Prophètes en leur pays ?

Dans Les Écrivains et la politique en France, la sociologue Gisèle Sapiro offre des clés de compréhension sur les engagements des auteurs depuis l’affaire Dreyfus.

Selon une idée partagée, les écrivains d’aujourd’hui seraient dépolitisés. Sans doute parce qu’il ne se dégage pas de voix majeures parmi eux pour intervenir dans le débat public sur les grandes questions de notre époque, dont l’influence sur l’opinion serait notable. Le temps de Jean-Paul Sartre est révolu. Il faut cependant se garder des idées reçues. Bien que son livre, Les Écrivains et la politique en France, ait pour sous-titre « De l’affaire Dreyfus à la guerre d’Algérie », Gisèle Sapiro consacre un substantiel épilogue à notre début de siècle, où elle nuance considérablement l’impression générale de dépolitisation. Nous y reviendrons.
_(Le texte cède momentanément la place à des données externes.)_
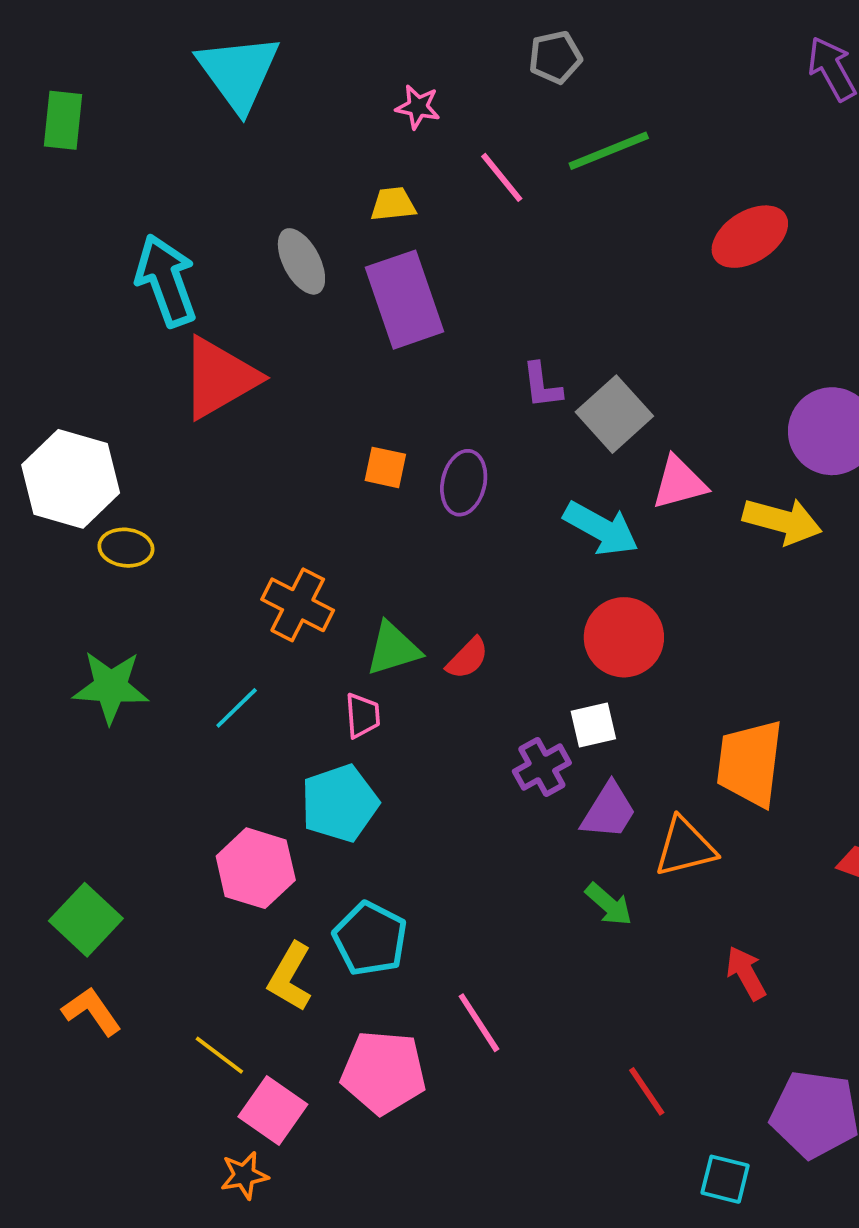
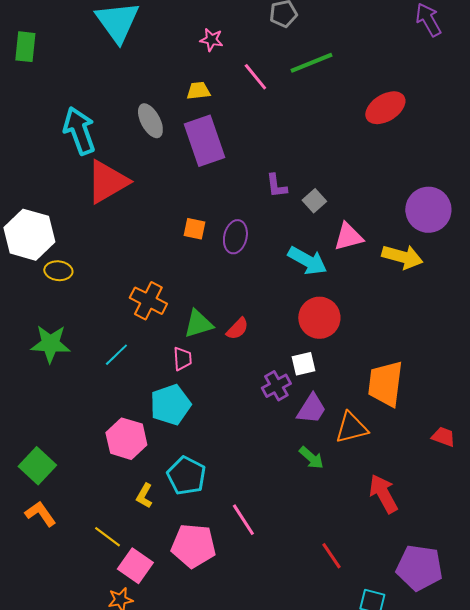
gray square: (614, 414) -> (314, 201), size x0.6
red arrow: (746, 973) -> (383, 494), size x1.4
yellow L-shape: (290, 977) -> (144, 496), size x0.7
Cet ouvrage se situe dans la continuité des travaux de la sociologue depuis La Guerre des écrivains (1940-1953), paru en 1999. Dans la lignée de Pierre Bourdieu, notamment des Règles de l’art, elle offre des grilles de lecture aux engagements des écrivains, où entrent en jeu des facteurs biographiques, stratégiques et contextuels, aussi bien spécifiques que généraux. Si Les Écrivains et la politique en France est issu d’une série d’articles, la plupart publiés dans des revues universitaires, l’ouvrage trouve sa cohérence par sa réflexion théorique, riche et toujours claire, et les outils d’analyse qu’il propose.

Ainsi, encore et toujours, la notion d’autonomisation du champ littéraire vis-à-vis des pouvoirs politiques, économiques et religieux reste primordiale. Intervenue dans le courant du XIXe siècle, grâce à l’avènement d’« un corps de producteurs spécialisés, habilités à porter un jugement esthétique », et d’« instances de consécration spécifiques », elle était la condition sine qua non d’une politisation propre au champ littéraire. Celle-ci s’est manifestée sous la forme de ce que Gisèle Sapiro nomme « le prophétisme », fait de charisme émotionnel mais aussi de désintéressement, dont la figure traverse tout le XXe siècle. Zola en est l’exemple inaugural.